There is no doubt that the candle still burns bright in O'Sullivan. After all, he has produced an incredible level of snooker to win five ranking titles this season – the most of any player on the tour – and more importantly, he appears at peace with himself and the game. O’Sullivan's career total of ranking titles now stands at 33 and with Stephen Hendry’s record of 36 well within his sights, he seems sure to remain a dominant force in the game for a good while longer.
However, there is definite merit to the argument that the World Championship, and its gruelling schedule, doesn’t see him to best effect. In fact, O’Sullivan’s more recent Crucible record is modest, with a couple of quarter-final finishes the best he has managed in his last four appearances in Sheffield.
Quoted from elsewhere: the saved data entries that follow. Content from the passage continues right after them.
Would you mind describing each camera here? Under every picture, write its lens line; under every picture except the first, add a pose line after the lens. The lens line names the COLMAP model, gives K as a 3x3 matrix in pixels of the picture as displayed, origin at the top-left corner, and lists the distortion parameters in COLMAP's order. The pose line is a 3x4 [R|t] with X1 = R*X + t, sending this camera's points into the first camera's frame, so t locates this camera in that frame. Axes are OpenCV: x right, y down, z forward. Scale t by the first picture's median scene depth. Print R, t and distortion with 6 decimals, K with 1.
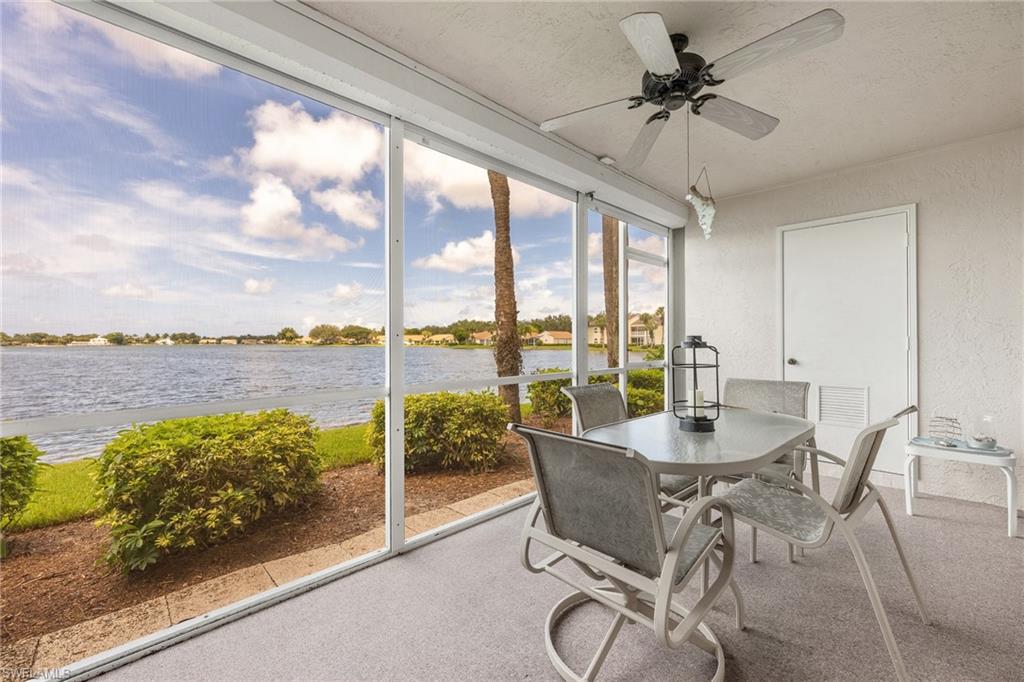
lens RADIAL K [[415.0, 0, 515.7], [0, 415.0, 339.3], [0, 0, 1]] dist [-0.003062, -0.000156]
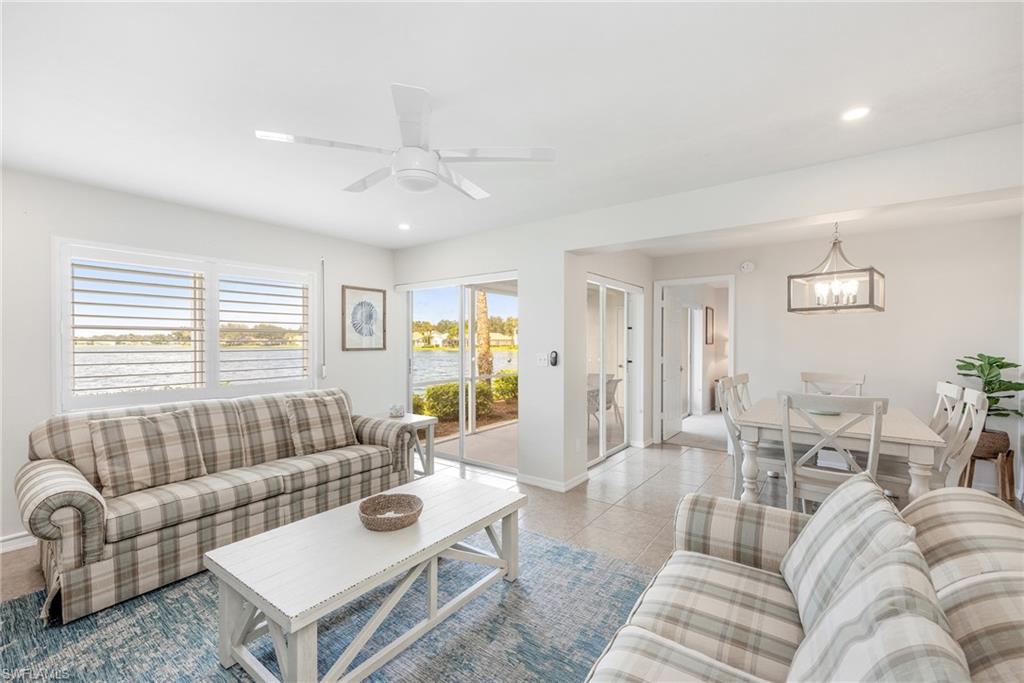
lens RADIAL K [[420.6, 0, 510.9], [0, 420.6, 344.5], [0, 0, 1]] dist [-0.001978, 0.000158]
pose [[0.987872, 0.003680, 0.155229, -0.230022], [-0.005298, 0.999936, 0.010013, -0.068597], [-0.155182, -0.010714, 0.987828, -0.930398]]
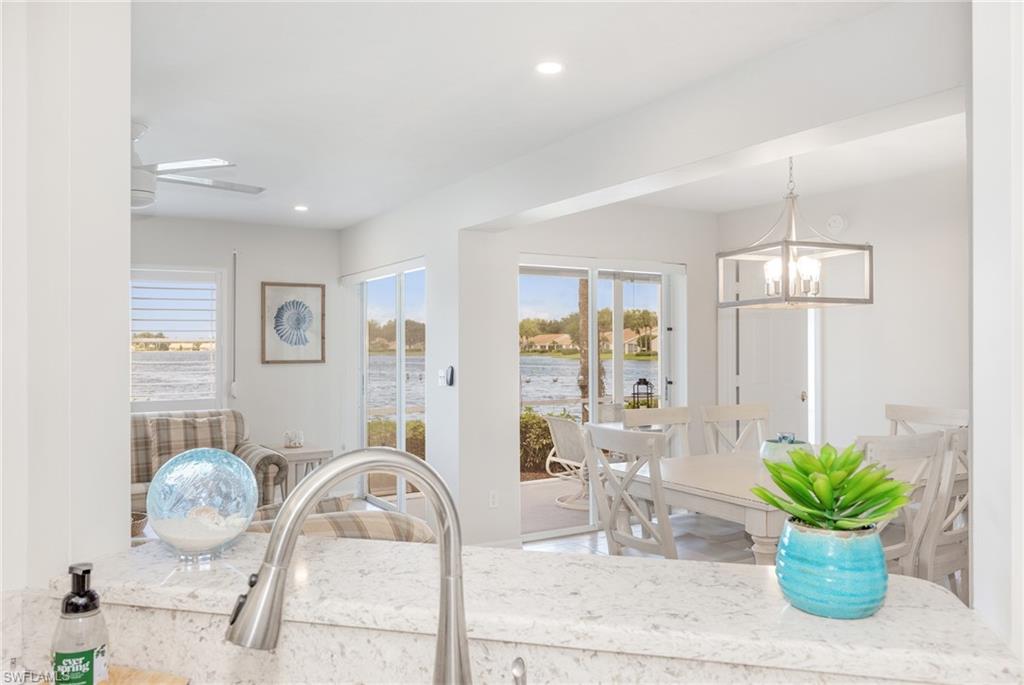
lens RADIAL K [[753.9, 0, 512.0], [0, 753.9, 342.5], [0, 0, 1]] dist [0.005541, 0.000792]
pose [[0.974064, -0.000924, -0.226270, 0.275724], [0.001106, 0.999999, 0.000679, -0.081547], [0.226270, -0.000912, 0.974064, -1.150352]]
Seventeen days of snooker, played over long matches and at the end of a taxing season, is a struggle for most players but for O’Sullivan, 43 years of age next and someone who loves to play a fluent style of snooker at a scorching pace, it is easy to see why he now favours shorter tournaments.
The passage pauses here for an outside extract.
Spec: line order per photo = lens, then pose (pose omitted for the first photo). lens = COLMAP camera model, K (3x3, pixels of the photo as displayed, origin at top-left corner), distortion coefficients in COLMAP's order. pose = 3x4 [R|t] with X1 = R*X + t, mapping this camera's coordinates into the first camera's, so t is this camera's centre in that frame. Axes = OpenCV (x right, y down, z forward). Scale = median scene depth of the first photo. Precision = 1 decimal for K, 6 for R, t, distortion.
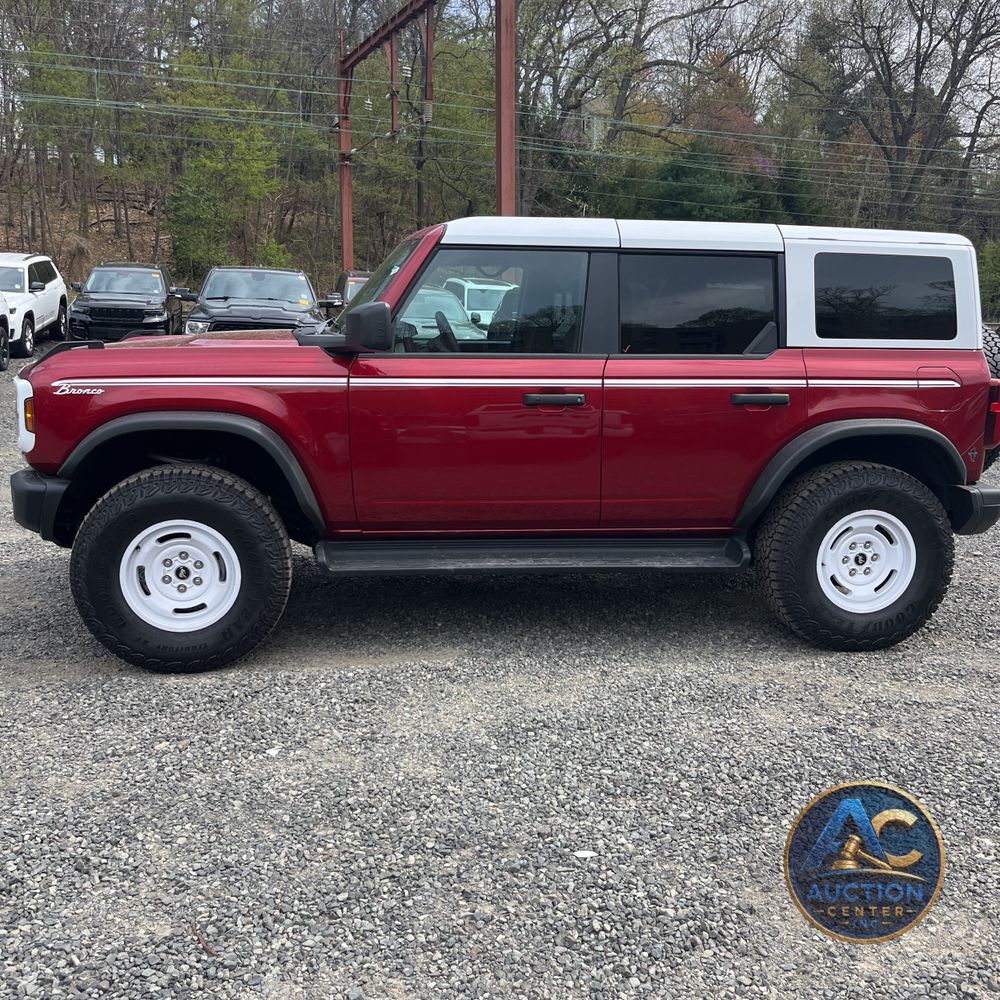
lens RADIAL K [[1016.2, 0, 496.6], [0, 1016.2, 495.3], [0, 0, 1]] dist [0.069920, -0.080331]
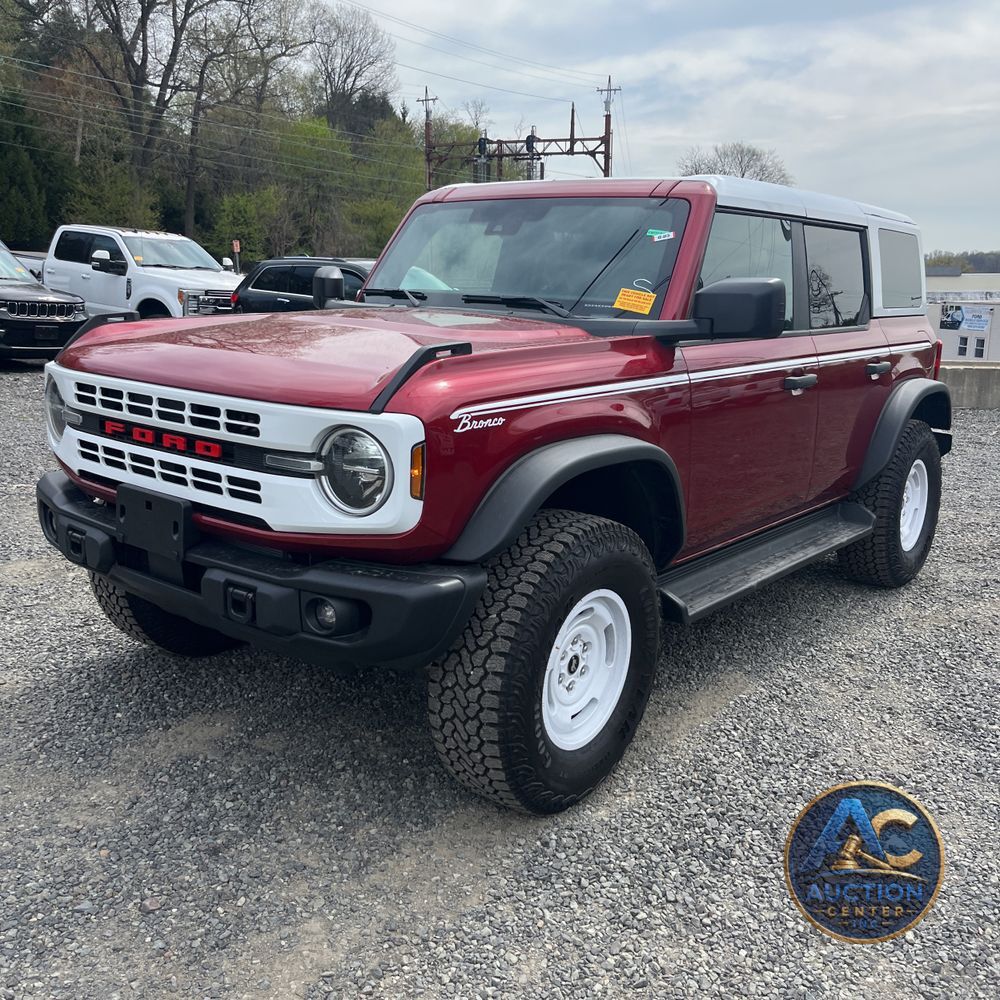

He is 4/1 favourite with Sky Bet to win next year’s World Championship but, even with those odds likely to shorten should he enjoy another strong start to next season, he makes little appeal.
The curious case of Judd Trump...
Plenty of column inches have been taken up by Judd Trump over the years, many of them good and a few less so. Trump seemed destined for stardom when turning professional in 2005 and won his first ranking title when lifting the China Open in 2011. He would go on to make the final of the World Championship later that year but succumbed to another brilliant John Higgins comeback on that occasion and Trump’s wait for a first world title still goes on.
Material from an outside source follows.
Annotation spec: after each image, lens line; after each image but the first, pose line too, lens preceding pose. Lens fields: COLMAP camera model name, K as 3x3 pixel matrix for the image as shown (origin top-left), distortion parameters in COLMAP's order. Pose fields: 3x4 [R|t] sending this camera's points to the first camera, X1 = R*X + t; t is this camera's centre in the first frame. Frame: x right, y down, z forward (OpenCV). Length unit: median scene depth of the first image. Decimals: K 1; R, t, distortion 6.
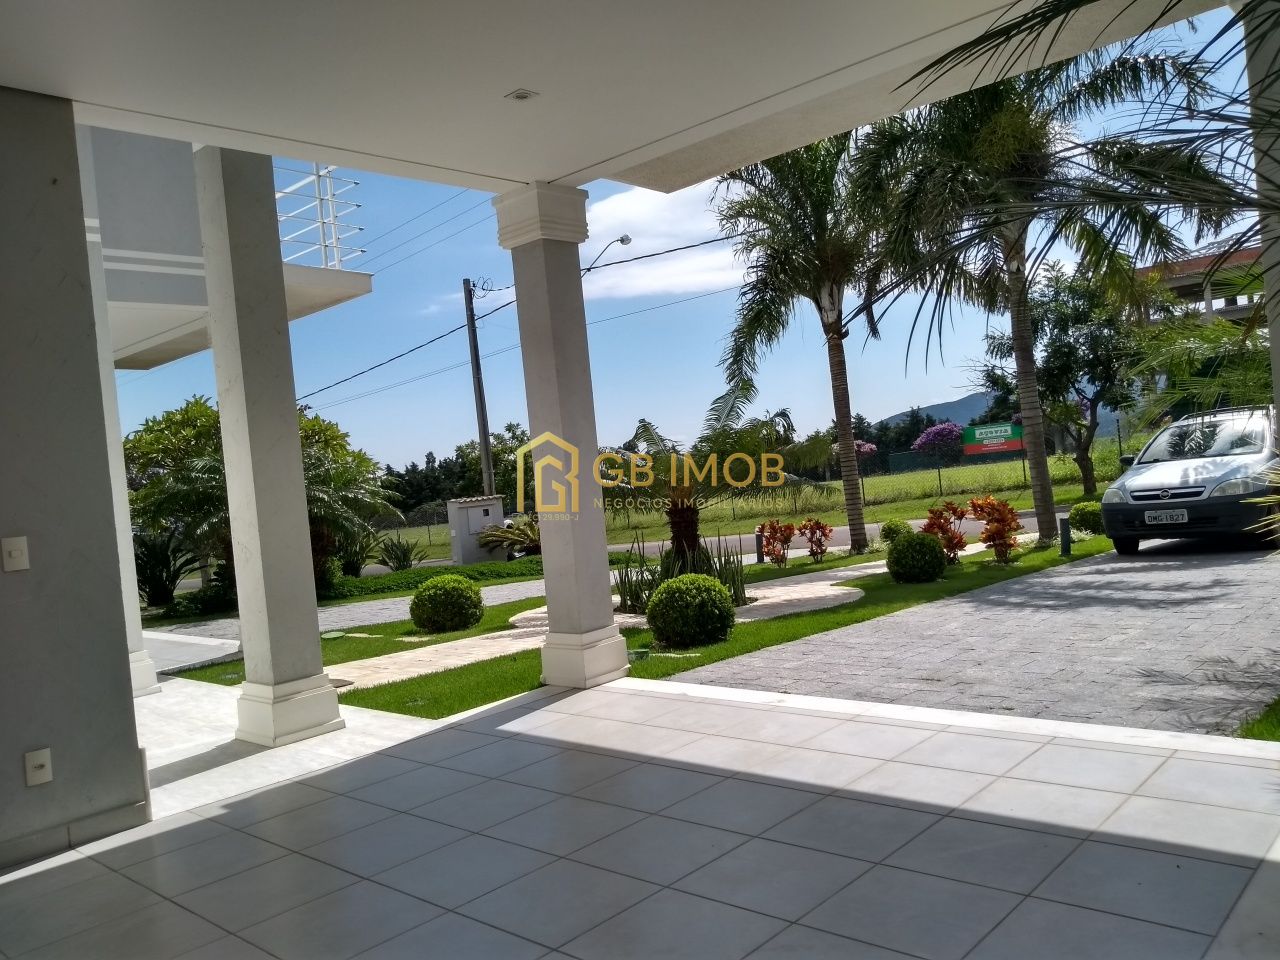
lens RADIAL K [[1016.8, 0, 633.9], [0, 1016.8, 482.3], [0, 0, 1]] dist [0.010065, -0.032196]
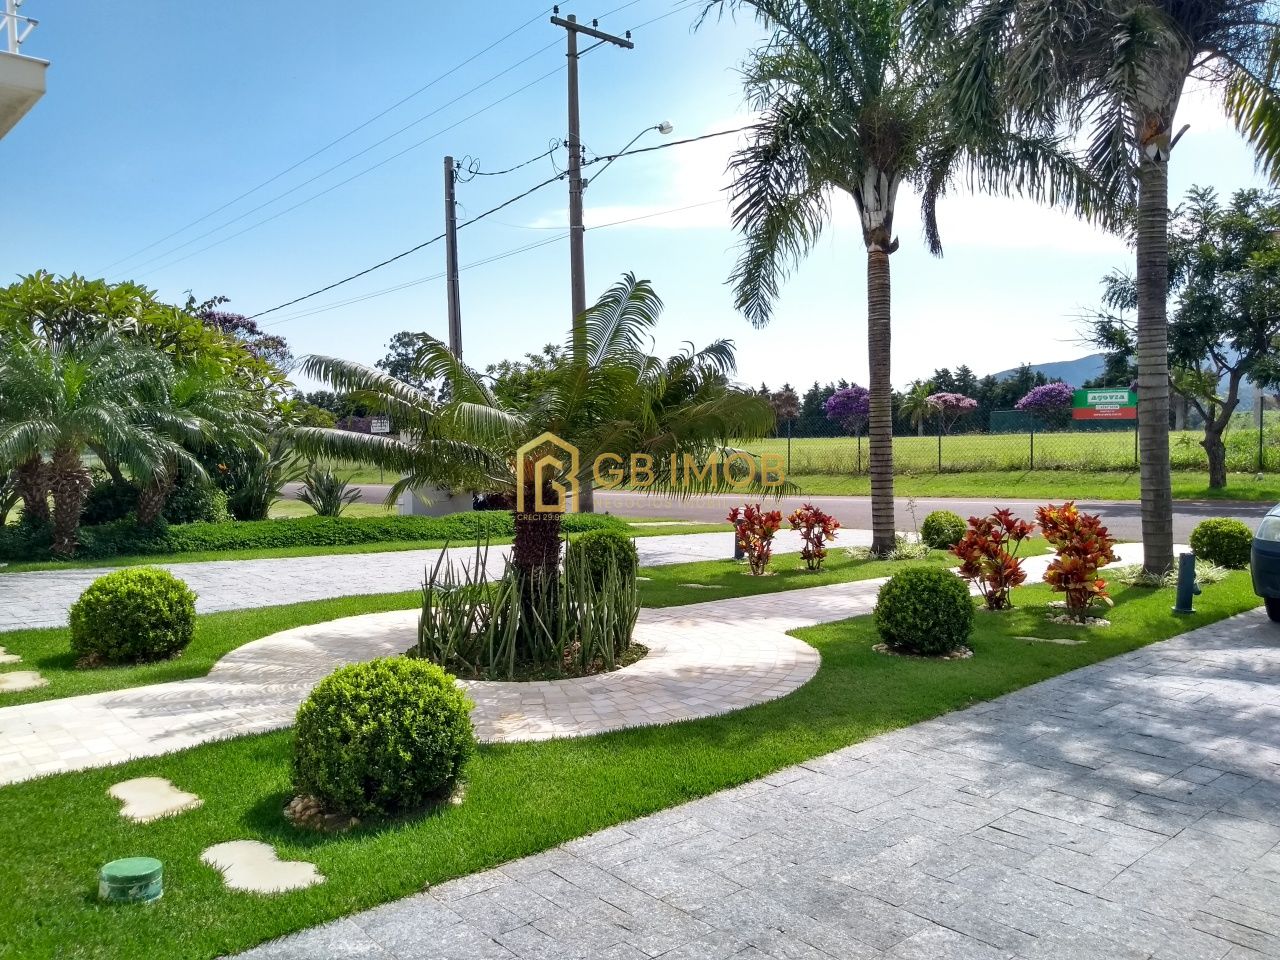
lens RADIAL K [[1016.8, 0, 646.2], [0, 1016.8, 479.9], [0, 0, 1]] dist [0.010065, -0.032196]
pose [[0.992964, 0.088402, -0.078785, 0.070576], [-0.083095, 0.994200, 0.068273, -0.012582], [0.084363, -0.061246, 0.994551, 0.180918]]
Another European Masters success and a host of semi-final runs confirm that Trump remains one of the most dangerous players on the planet but his safety game is below the very best while he has struggled to get over the line in a number of close encounters. However, there is no doubt that Trump is maturing and he held his nerve well when pushed all the way by debutant Chris Wakelin in round one in Sheffield, while it is hard to knock him for again losing out to Higgins in an epic quarter-final.
The latter played out of his skin that night and Trump’s clearance to go 12-12 was a break of genius under extreme pressure. Expect more frustration next season but plenty more big wins, too, with a world title perhaps now within reach.
Should we be worried about the health of the game?
Administrators and fans are often at odds about the health of their beloved sports and snooker is not unique in this; plenty of debate continues about the health of cricket around the world while horse racing continues to crave a wider audience.
However, tickets for this year’s World Championship were sold out well in advance and there was a genuine buzz around the Crucible, inside and outside of the arena, all through the tournament.
Yorkshire folk have always loved their snooker but a look at different social media platforms on Monday night told you just how many people were engrossed in an absorbing final despite the glorious weather on offer outside at the end of a Bank Holiday weekend.
Snooker still has an audience if it can produce exciting sport played by likeable characters. The one slight concern would be the lack of young British talent coming through the ranks. This is quite the opposite in China - where the standard of young players coming through is strong - but if Barry Hearn wants to grow snooker’s European and British audience, investment in the amateur game and youth systems here might well be required.